* AIM OF THE EXERCISE
Please edit the rows below so that every "table_cell" becomes "cell" with nothing else changed, and leave the pictures out of your answer.

* SUPPLIED RECORDS
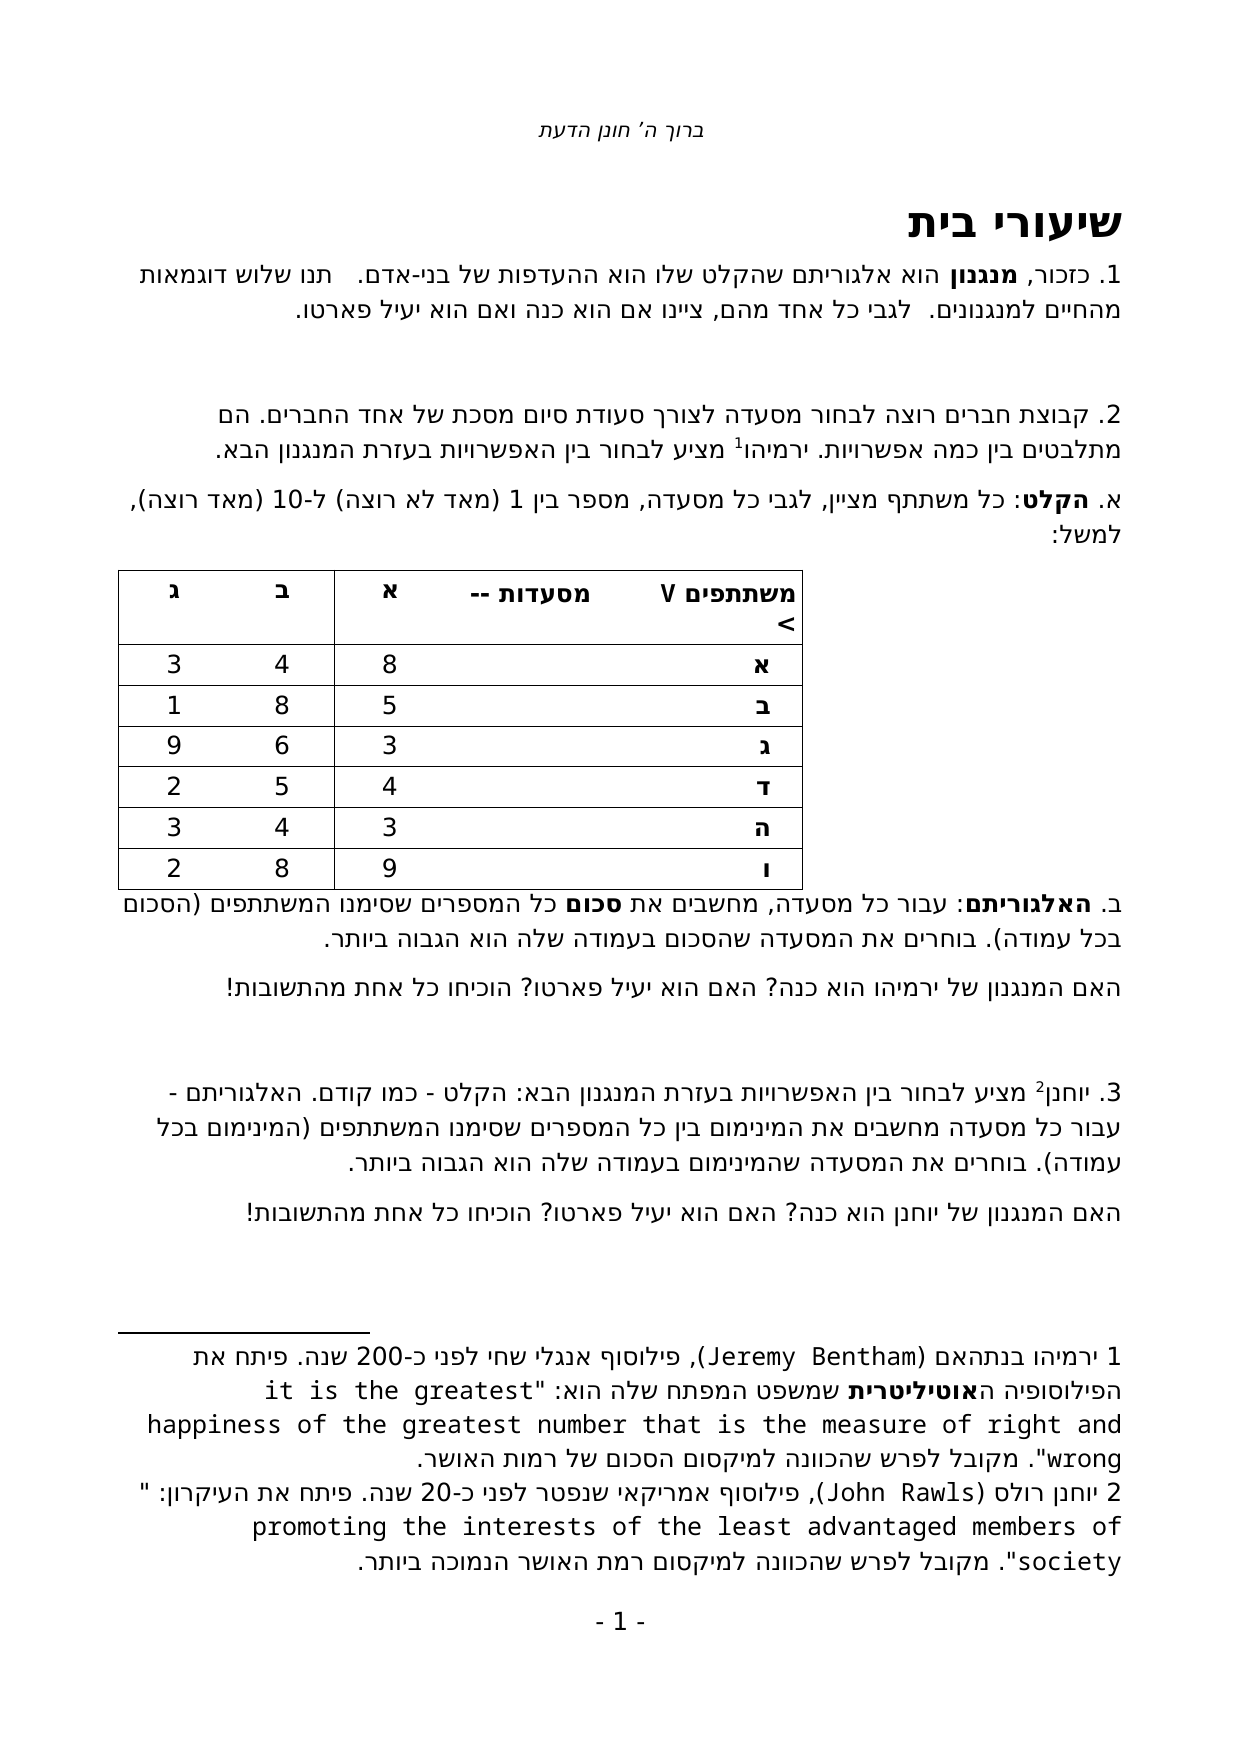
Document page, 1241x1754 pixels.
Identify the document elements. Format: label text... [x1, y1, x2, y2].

table_cell 8 [231, 686, 334, 726]
table_cell 9 [119, 727, 231, 766]
table_header ג [119, 571, 231, 644]
table_cell 2 [119, 849, 231, 889]
table_cell 8 [231, 849, 334, 889]
table_cell 4 [335, 767, 446, 807]
table_cell 1 [119, 686, 231, 726]
table_cell ד [446, 767, 802, 807]
text 2. קבוצת חברים רוצה לבחור מסעדה לצורך סעודת סיום מסכת של אחד החברים. הם מתלבטים בין כמה אפשרויות. ירמיהו מציע לבחור בין האפשרויות בעזרת המנגנון הבא. [118, 400, 1122, 464]
table_cell 4 [231, 645, 334, 685]
text האם המנגנון של ירמיהו הוא כנה? האם הוא יעיל פארטו? הוכיחו כל אחת מהתשובות! [118, 973, 1122, 1002]
table_cell 3 [119, 808, 231, 848]
table_cell 3 [335, 727, 446, 766]
table_cell 4 [231, 808, 334, 848]
text 1. כזכור, מנגנון הוא אלגוריתם שהקלט שלו הוא ההעדפות של בני-אדם. תנו שלוש דוגמאות מהחיים למנגנונים. לגבי כל אחד מהם, ציינו אם הוא כנה ואם הוא יעיל פארטו. [118, 260, 1122, 324]
table_cell 9 [335, 849, 446, 889]
table_cell 5 [231, 767, 334, 807]
table_cell 5 [335, 686, 446, 726]
table_cell ו [446, 849, 802, 889]
table_cell ב [446, 686, 802, 726]
text 3. יוחנן מציע לבחור בין האפשרויות בעזרת המנגנון הבא: הקלט - כמו קודם. האלגוריתם - עבור כל מסעדה מחשבים את המינימום בין כל המספרים שסימנו המשתתפים (המינימום בכל עמודה). בוחרים את המסעדה שהמינימום בעמודה שלה הוא הגבוה ביותר. [118, 1078, 1122, 1177]
table_cell ג [446, 727, 802, 766]
table_cell 6 [231, 727, 334, 766]
table_header א [335, 571, 446, 644]
table_cell 2 [119, 767, 231, 807]
table_header ב [231, 571, 334, 644]
table_cell 8 [335, 645, 446, 685]
table_cell 3 [335, 808, 446, 848]
text ב. האלגוריתם: עבור כל מסעדה, מחשבים את סכום כל המספרים שסימנו המשתתפים (הסכום בכל עמודה). בוחרים את המסעדה שהסכום בעמודה שלה הוא הגבוה ביותר. [118, 889, 1122, 953]
text יוחנן רולס (John Rawls), פילוסוף אמריקאי שנפטר לפני כ-20 שנה. פיתח את העיקרון: "promoting the interests of the least advantaged members of society". מקובל לפרש שהכוונה למיקסום רמת האושר הנמוכה ביותר. [118, 1475, 1122, 1577]
text ירמיהו בנתהאם (Jeremy Bentham), פילוסוף אנגלי שחי לפני כ-200 שנה. פיתח את הפילוסופיה האוטיליטרית שמשפט המפתח שלה הוא: "it is the greatest happiness of the greatest number that is the measure of right and wrong". מקובל לפרש שהכוונה למיקסום הסכום של רמות האושר. [118, 1339, 1122, 1475]
table_cell 3 [119, 645, 231, 685]
text א. הקלט: כל משתתף מציין, לגבי כל מסעדה, מספר בין 1 (מאד לא רוצה) ל-10 (מאד רוצה), למשל: [118, 485, 1122, 549]
text האם המנגנון של יוחנן הוא כנה? האם הוא יעיל פארטו? הוכיחו כל אחת מהתשובות! [118, 1198, 1122, 1227]
table_cell ה [446, 808, 802, 848]
subtitle שיעורי בית [118, 197, 1122, 248]
table_cell א [446, 645, 802, 685]
table_header משתתפים V מסעדות --> [446, 571, 802, 644]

* ANSWER
Document page, 1241x1754 pixels.
Identify the document elements. Format: label text... [x1, y1, x2, y2].

cell 8 [231, 686, 334, 726]
cell 9 [119, 727, 231, 766]
table_header ג [119, 571, 231, 644]
cell 2 [119, 849, 231, 889]
cell 8 [231, 849, 334, 889]
cell 4 [335, 767, 446, 807]
cell 1 [119, 686, 231, 726]
cell ד [446, 767, 802, 807]
text 2. קבוצת חברים רוצה לבחור מסעדה לצורך סעודת סיום מסכת של אחד החברים. הם מתלבטים בין כמה אפשרויות. ירמיהו מציע לבחור בין האפשרויות בעזרת המנגנון הבא. [118, 400, 1122, 464]
cell 4 [231, 645, 334, 685]
text האם המנגנון של ירמיהו הוא כנה? האם הוא יעיל פארטו? הוכיחו כל אחת מהתשובות! [118, 973, 1122, 1002]
cell 3 [119, 808, 231, 848]
cell 3 [335, 727, 446, 766]
cell 4 [231, 808, 334, 848]
text 1. כזכור, מנגנון הוא אלגוריתם שהקלט שלו הוא ההעדפות של בני-אדם. תנו שלוש דוגמאות מהחיים למנגנונים. לגבי כל אחד מהם, ציינו אם הוא כנה ואם הוא יעיל פארטו. [118, 260, 1122, 324]
cell 9 [335, 849, 446, 889]
cell 5 [231, 767, 334, 807]
cell 5 [335, 686, 446, 726]
cell ו [446, 849, 802, 889]
cell ב [446, 686, 802, 726]
text 3. יוחנן מציע לבחור בין האפשרויות בעזרת המנגנון הבא: הקלט - כמו קודם. האלגוריתם - עבור כל מסעדה מחשבים את המינימום בין כל המספרים שסימנו המשתתפים (המינימום בכל עמודה). בוחרים את המסעדה שהמינימום בעמודה שלה הוא הגבוה ביותר. [118, 1078, 1122, 1177]
cell ג [446, 727, 802, 766]
cell 6 [231, 727, 334, 766]
table_header א [335, 571, 446, 644]
cell 2 [119, 767, 231, 807]
table_header ב [231, 571, 334, 644]
cell 8 [335, 645, 446, 685]
cell 3 [335, 808, 446, 848]
text ב. האלגוריתם: עבור כל מסעדה, מחשבים את סכום כל המספרים שסימנו המשתתפים (הסכום בכל עמודה). בוחרים את המסעדה שהסכום בעמודה שלה הוא הגבוה ביותר. [118, 889, 1122, 953]
text יוחנן רולס (John Rawls), פילוסוף אמריקאי שנפטר לפני כ-20 שנה. פיתח את העיקרון: "promoting the interests of the least advantaged members of society". מקובל לפרש שהכוונה למיקסום רמת האושר הנמוכה ביותר. [118, 1475, 1122, 1577]
text ירמיהו בנתהאם (Jeremy Bentham), פילוסוף אנגלי שחי לפני כ-200 שנה. פיתח את הפילוסופיה האוטיליטרית שמשפט המפתח שלה הוא: "it is the greatest happiness of the greatest number that is the measure of right and wrong". מקובל לפרש שהכוונה למיקסום הסכום של רמות האושר. [118, 1339, 1122, 1475]
cell 3 [119, 645, 231, 685]
text א. הקלט: כל משתתף מציין, לגבי כל מסעדה, מספר בין 1 (מאד לא רוצה) ל-10 (מאד רוצה), למשל: [118, 485, 1122, 549]
text האם המנגנון של יוחנן הוא כנה? האם הוא יעיל פארטו? הוכיחו כל אחת מהתשובות! [118, 1198, 1122, 1227]
cell ה [446, 808, 802, 848]
subtitle שיעורי בית [118, 197, 1122, 248]
cell א [446, 645, 802, 685]
table_header משתתפים V מסעדות --> [446, 571, 802, 644]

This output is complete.